Resume the DSM-5 flashcard text right after its final line, keeping the same numbered question-and-answer format.

[Extract — start]

Parent management training, multisystemic therapy, and CBT.
140
What interventions are recommended for IED?
CBT, SSRIs, and anger management techniques.
141
What are the two main elimination disorders in the DSM-5?
Enuresis and Encopresis.
142
What is enuresis?
Repeated voiding of urine into bed or clothes, involuntary or intentional, at least twice a week for 3 months or resulting in distress/impairment.
143
What is the minimum age for enuresis diagnosis?
Chronological age of at least 5 years or equivalent developmental level.
144
What are the subtypes of enuresis?
Nocturnal only, diurnal only, and nocturnal and diurnal.
145
What is encopresis?
Repeated passage of feces into inappropriate places, involuntary or intentional, at least once a month for 3 months.
146
What is the minimum age for encopresis diagnosis?
Chronological age of at least 4 years or equivalent developmental level.
147
What are the subtypes of encopresis?
With constipation and overflow incontinence, and without constipation and overflow incontinence.
148
What are effective treatments for enuresis?
Bell-and-pad (urine alarm), bladder training, reinforcement, and desmopressin.
149
What are effective treatments for encopresis?
Medical management of constipation and behavioral interventions like toilet training and reinforcement.
150
What are the major categories of sleep-wake disorders in DSM-5?
Insomnia, hypersomnolence, narcolepsy, breathing-related, circadian rhythm, parasomnias, and substance/medication-induced.
151
What is the most common sleep-wake disorder?
Insomnia disorder.
152
What are the diagnostic criteria for insomnia disorder?
Difficulty initiating or maintaining sleep, or early-morning awakening, occurring at least 3 nights/week for 3 months.
153
What is the first-line treatment for insomnia disorder?
Cognitive-behavioral therapy for insomnia (CBT-I).
154
What are the symptoms of narcolepsy?
Irresistible sleep attacks, cataplexy, sleep paralysis, and hypnagogic/hypnopompic hallucinations.
155
What is cataplexy?
Sudden loss of muscle tone triggered by strong emotions, often seen in narcolepsy.
156
What neurotransmitter is deficient in narcolepsy?
Hypocretin (orexin).
157
What are the types of circadian rhythm sleep-wake disorders?
Delayed sleep phase, advanced sleep phase, irregular sleep-wake type, non-24-hour sleep-wake type, shift work type.
158
What are parasomnias?

[Extract — finish]
[Information provided — start]

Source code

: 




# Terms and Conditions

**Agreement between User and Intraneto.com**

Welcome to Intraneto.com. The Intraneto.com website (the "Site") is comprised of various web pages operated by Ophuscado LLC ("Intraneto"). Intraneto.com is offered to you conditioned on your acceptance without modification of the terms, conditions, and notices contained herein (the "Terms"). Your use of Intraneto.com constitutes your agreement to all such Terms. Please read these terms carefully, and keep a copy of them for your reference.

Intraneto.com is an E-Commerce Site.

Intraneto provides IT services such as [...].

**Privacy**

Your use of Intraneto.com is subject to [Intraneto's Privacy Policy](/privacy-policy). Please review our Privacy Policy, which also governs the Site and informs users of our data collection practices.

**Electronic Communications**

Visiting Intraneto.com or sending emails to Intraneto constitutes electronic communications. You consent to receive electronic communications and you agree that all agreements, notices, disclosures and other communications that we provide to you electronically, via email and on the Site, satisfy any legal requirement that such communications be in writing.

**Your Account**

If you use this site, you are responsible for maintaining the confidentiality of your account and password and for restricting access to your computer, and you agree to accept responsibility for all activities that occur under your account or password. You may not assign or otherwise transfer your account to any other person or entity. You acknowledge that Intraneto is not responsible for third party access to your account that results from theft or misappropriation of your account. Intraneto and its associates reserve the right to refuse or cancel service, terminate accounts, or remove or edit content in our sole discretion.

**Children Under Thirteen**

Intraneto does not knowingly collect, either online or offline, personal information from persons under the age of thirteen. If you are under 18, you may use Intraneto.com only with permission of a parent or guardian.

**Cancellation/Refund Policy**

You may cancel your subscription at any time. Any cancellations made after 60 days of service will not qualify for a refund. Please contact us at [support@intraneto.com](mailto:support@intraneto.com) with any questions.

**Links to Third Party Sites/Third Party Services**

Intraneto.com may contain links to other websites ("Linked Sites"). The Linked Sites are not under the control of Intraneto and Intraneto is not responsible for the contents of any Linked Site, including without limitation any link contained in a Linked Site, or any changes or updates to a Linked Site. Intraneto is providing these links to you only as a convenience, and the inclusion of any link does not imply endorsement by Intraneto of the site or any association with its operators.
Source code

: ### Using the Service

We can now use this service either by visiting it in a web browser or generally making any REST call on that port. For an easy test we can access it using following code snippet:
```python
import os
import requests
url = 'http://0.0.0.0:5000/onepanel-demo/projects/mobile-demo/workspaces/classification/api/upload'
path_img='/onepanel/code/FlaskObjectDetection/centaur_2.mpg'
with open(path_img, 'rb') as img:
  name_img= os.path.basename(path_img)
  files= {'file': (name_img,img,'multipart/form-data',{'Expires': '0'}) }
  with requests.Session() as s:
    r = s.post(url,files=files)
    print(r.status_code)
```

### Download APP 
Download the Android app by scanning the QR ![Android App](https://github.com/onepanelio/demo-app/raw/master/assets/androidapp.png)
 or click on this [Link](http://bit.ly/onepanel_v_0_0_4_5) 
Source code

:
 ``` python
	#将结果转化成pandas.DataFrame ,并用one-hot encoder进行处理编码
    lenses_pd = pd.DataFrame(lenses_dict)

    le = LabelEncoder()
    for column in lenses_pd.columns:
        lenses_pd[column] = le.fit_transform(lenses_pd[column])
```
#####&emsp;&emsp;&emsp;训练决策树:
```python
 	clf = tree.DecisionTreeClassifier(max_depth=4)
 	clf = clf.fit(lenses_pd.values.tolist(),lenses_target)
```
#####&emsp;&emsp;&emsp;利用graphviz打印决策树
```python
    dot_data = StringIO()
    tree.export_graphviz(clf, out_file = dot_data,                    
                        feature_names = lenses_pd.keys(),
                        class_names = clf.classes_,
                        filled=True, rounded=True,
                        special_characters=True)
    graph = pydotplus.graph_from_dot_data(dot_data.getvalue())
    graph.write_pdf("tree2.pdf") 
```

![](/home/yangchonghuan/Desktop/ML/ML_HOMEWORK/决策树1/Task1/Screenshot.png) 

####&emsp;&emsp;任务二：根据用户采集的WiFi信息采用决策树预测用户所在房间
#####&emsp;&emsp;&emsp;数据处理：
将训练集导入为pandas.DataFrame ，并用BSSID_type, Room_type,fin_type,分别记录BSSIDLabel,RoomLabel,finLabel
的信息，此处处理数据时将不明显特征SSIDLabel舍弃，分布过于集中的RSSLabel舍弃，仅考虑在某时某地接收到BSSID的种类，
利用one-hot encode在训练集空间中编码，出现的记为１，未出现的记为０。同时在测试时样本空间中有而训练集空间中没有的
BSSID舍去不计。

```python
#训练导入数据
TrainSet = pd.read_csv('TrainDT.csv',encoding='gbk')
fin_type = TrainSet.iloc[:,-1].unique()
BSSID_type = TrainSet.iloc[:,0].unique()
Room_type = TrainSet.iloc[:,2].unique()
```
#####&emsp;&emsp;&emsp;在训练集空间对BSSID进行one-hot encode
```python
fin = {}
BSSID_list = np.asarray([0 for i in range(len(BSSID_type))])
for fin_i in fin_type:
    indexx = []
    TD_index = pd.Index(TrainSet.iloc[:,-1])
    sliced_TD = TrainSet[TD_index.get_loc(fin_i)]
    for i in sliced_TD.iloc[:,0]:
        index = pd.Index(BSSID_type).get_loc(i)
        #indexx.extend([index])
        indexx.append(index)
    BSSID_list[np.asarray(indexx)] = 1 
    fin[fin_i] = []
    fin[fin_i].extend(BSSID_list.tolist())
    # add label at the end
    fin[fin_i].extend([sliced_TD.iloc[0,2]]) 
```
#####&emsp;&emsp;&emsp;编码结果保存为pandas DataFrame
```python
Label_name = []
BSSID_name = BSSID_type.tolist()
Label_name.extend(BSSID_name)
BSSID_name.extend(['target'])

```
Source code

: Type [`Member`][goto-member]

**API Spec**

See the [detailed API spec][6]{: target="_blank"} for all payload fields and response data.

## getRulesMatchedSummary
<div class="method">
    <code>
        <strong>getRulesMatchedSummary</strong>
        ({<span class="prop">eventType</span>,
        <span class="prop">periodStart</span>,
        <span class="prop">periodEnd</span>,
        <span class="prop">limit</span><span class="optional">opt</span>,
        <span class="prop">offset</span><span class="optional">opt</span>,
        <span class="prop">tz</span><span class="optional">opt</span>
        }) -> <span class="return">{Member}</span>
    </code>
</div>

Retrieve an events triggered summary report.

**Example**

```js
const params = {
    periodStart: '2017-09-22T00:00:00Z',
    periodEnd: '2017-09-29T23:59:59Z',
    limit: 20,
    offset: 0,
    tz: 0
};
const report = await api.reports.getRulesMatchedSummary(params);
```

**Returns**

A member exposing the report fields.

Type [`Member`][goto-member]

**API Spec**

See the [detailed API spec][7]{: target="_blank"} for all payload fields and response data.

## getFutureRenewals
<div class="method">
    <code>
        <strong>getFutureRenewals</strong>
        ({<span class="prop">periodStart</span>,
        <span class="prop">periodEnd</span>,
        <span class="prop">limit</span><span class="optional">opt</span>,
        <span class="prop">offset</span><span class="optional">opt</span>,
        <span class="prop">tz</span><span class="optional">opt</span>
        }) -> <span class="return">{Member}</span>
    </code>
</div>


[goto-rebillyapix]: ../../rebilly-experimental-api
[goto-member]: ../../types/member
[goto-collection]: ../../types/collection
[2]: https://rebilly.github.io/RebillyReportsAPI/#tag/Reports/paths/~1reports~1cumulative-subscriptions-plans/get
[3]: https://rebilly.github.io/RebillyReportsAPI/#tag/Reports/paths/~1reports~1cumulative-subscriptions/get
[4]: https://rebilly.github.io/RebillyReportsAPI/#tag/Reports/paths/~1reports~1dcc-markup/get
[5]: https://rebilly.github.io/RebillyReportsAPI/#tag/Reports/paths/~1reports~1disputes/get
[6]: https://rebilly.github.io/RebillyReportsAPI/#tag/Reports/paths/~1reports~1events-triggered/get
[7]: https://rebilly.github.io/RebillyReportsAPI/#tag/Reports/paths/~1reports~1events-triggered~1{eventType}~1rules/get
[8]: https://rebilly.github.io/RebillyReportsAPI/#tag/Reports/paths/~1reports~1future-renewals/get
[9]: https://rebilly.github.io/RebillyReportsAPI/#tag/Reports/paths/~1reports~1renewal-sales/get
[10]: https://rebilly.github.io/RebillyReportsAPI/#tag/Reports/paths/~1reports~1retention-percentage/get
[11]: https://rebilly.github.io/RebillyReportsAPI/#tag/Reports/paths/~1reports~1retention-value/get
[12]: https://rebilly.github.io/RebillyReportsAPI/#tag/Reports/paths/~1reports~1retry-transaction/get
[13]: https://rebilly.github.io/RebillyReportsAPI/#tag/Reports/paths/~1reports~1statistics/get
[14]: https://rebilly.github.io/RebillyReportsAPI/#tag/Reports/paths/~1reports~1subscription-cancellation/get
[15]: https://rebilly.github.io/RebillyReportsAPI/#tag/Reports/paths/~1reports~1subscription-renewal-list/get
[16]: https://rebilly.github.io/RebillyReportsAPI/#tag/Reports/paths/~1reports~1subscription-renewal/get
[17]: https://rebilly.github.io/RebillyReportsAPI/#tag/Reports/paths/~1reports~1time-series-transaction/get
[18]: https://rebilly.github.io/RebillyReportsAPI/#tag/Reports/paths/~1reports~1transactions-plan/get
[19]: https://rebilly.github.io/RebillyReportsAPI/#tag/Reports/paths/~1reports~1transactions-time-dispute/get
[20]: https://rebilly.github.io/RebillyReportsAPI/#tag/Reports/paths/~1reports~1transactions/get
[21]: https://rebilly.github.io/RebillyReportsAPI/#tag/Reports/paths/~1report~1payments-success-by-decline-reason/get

[Information provided — finish]

Answer to this task >>
Abnormal behaviors or physiological events occurring during sleep or sleep-wake transitions, e.g., sleepwalking, night terrors.
159
What differentiates non-REM sleep arousal disorders from nightmares?
Non-REM disorders involve incomplete awakening with no dream recall; nightmares occur during REM sleep and are vividly remembered.
160
What is malingering?
Intentional production or exaggeration of symptoms for external gain (e.g., avoiding work, obtaining drugs).
161
How is malingering different from factitious disorder?
Malingering is motivated by external incentives, while factitious disorder is motivated by a desire to assume the sick role.
162
What is factitious disorder imposed on self?
Falsification of physical or psychological signs or symptoms without obvious external incentives.
163
What is factitious disorder imposed on another?
Falsification of symptoms in another person, typically a child, for psychological gain.
164
What is the primary goal of treatment in factitious disorder?
Reducing harm and unnecessary medical procedures, with supportive psychotherapy.
165
What are v-codes or z-codes used for?
Conditions that may be the focus of clinical attention but are not mental disorders (e.g., relationship problems, abuse).
166
What is adjustment disorder?
Emotional or behavioral symptoms in response to a stressor, occurring within 3 months and resolving within 6 months after the stressor ends.
167
How is adjustment disorder different from PTSD?
Adjustment disorder is a response to a less severe stressor and does not include the specific symptom clusters of PTSD.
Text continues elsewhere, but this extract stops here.